# WHAT THIS TASK INVOLVES:
Please output the records below in full, exactly as given, but without the images.

[Dataset excerpts]
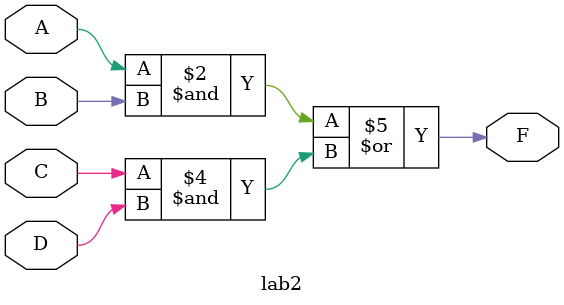
<source format=v>
`timescale 1ns / 1ps

module lab2(A, B, C, D, F);
    
    input A, B, C, D;
    output F;
    
    assign F = (A & (-B)) | (C & (-D));
    
endmodule

</source>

# RESULT:
<source format=v>
`timescale 1ns / 1ps

module lab2(A, B, C, D, F);
    
    input A, B, C, D;
    output F;
    
    assign F = (A & (-B)) | (C & (-D));
    
endmodule

</source>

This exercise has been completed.